Fol­low­ing the Spar­tan plane break­down, Ner­i­jus Alek­siejū­nas, the Pres­i­dent’s for­eign pol­icy ad­vi­sor, told Lithua­nian me­dia that the del­e­ga­tion had waited for two hours at the air­port for the air­craft to be fixed, leav­ing too lit­tle time for go­ing to Riga by car. «When we were in­formed that the Spar­tan would not fly, there was too lit­tle time left for us to reach (Riga) by car in time for the main events to con­grat­u­late Latvia and the Lat­vian peo­ple, that is, the flower-lay­ing cer­e­mony and the mil­i­tary pa­rade. We had no chance to drive there in time,» he said. The scan­dalous de­ci­sion not to go to Riga re­minded the Pres­i­dent’s trait that many would like not to talk about – her stub­born­ness, the daily «Li­etu­vos Ry­tas» wrote in its com­men­tary, re­mind­ing the his­tory of fu­tile at­tempts by Lithua­nian Govern­ment to ob­tain a plane serv­ing the coun­try’s lead­ers. «The glitch-prone pres­i­den­tial plane is the best ex­am­ple how bad Lithua­nia needs the NATO al­liance’s as­sis­tance,» the «Li­etu­vos ry­tas» com­men­ta­tor ac­cen­tu­ated, re­mind­ing that, af­ter re­pairs last Sun­day, the Spar­tan next day broke down in Brus­sels, where it had taken PM Skver­nelis to meet NATO Sec­re­tary Gen­eral Jens Stoltenber­g. «Such a sit­u­a­tion is shame to the state it­self. How did Lithua­nia al­low it­self to fall so low? In fact, Pres­i­dent Gry­bauskaite has con­trib­uted her­self to the quandary hav­ing de­railed the left­ist Govern­ment’s ini­ti­ated procur­ing of a state air­craft to carry top of­fi­cials,» «Li­etu­vos ry­tas» con­cluded in its com­men­tary.

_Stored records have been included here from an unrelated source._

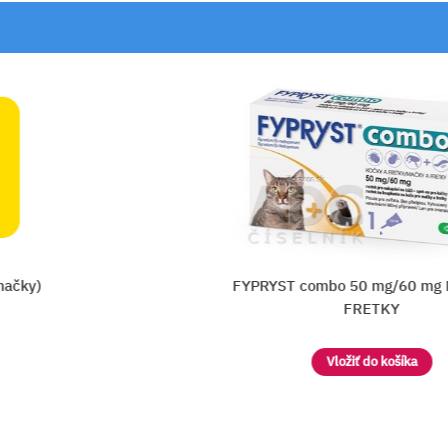
čky)
FYPRYST combo 50 mg/60 mg M
FRETKY
Vložiť do košíka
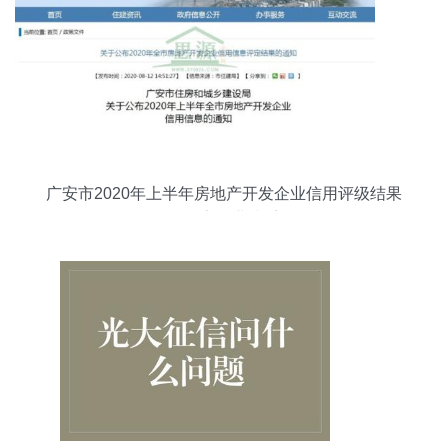
广安市2020年上半年房地产开发企业信用评级结果
发布 294家企业接受评估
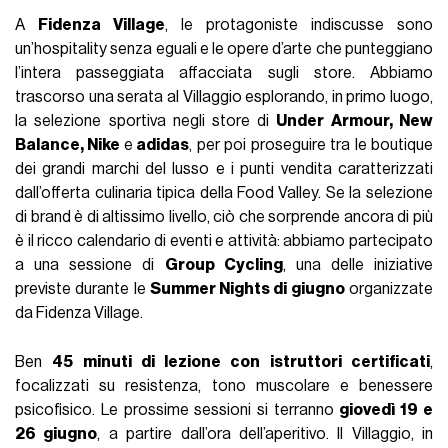
A
Fidenza Village
, le protagoniste indiscusse sono
un’hospitality senza eguali e le opere d’arte che punteggiano
l’intera passeggiata affacciata sugli store. Abbiamo
trascorso una serata al Villaggio esplorando, in primo luogo,
la selezione sportiva negli store di
Under Armour, New
Balance, Nike
e
adidas
, per poi proseguire tra le boutique
dei grandi marchi del lusso e i punti vendita caratterizzati
dall’offerta culinaria tipica della Food Valley. Se la selezione
di brand è di altissimo livello, ciò che sorprende ancora di più
è il ricco calendario di eventi e attività: abbiamo partecipato
a una sessione di
Group Cycling
, una delle iniziative
previste durante le
Summer Nights di giugno
organizzate
da Fidenza Village.
Ben
45 minuti di lezione con istruttori certificati
,
focalizzati su resistenza, tono muscolare e benessere
psicofisico. Le prossime sessioni si terranno
giovedì 19 e
26 giugno
, a partire dall’ora dell’aperitivo. Il Villaggio, in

The daily also re­minded that the Lithua­nian Pres­i­dent has trav­elled with a low-cost air­car­rier in the past (to be pre­cise, to at­tend the fu­ner­als of the late UK Pre­mier Mar­garet Thatcher) and then she em­pha­sised ne­ces­sity to save.

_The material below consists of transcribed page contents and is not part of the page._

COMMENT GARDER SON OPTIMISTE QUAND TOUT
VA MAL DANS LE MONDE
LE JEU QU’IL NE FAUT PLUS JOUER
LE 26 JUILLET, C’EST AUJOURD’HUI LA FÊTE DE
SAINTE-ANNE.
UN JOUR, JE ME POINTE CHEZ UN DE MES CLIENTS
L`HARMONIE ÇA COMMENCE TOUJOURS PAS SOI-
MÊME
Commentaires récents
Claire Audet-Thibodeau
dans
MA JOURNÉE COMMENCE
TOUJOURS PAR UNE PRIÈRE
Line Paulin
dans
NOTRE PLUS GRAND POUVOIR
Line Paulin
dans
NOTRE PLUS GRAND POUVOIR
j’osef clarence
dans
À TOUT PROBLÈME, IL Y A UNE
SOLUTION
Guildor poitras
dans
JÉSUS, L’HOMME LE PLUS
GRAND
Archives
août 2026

«How­ever, how come that now our fru­gal pres­i­dent de­cided to fly such a short haul in­stead of us­ing her pres­i­den­tial mo­tor­cade? It is ob­vi­ous that it would have cost many times less than the flight,» «Li­etu­vos ry­tas» com­men­ta­tor asked rhetor­i­cally be­fore ad­ding: «Her ex­pla­na­tions that, in this case, she would have been late for the of­fi­cial events are not worth any­thing…Even her tardy ap­pear­ance at the Riga events would have been greeted with grate­ful­ness.» The Lithua­nian army has three Spar­tan trans­porters, with one of them still un­der re­pay fol­low­ing a fail­ure last year. Both Gry­bauskaite and Skver­nelis have said this week that Lithua­nia must find al­ter­na­tive air trans­porta­tion for its lead­ers fol­low­ing two in­ci­dents with its mil­i­tary planes in two days.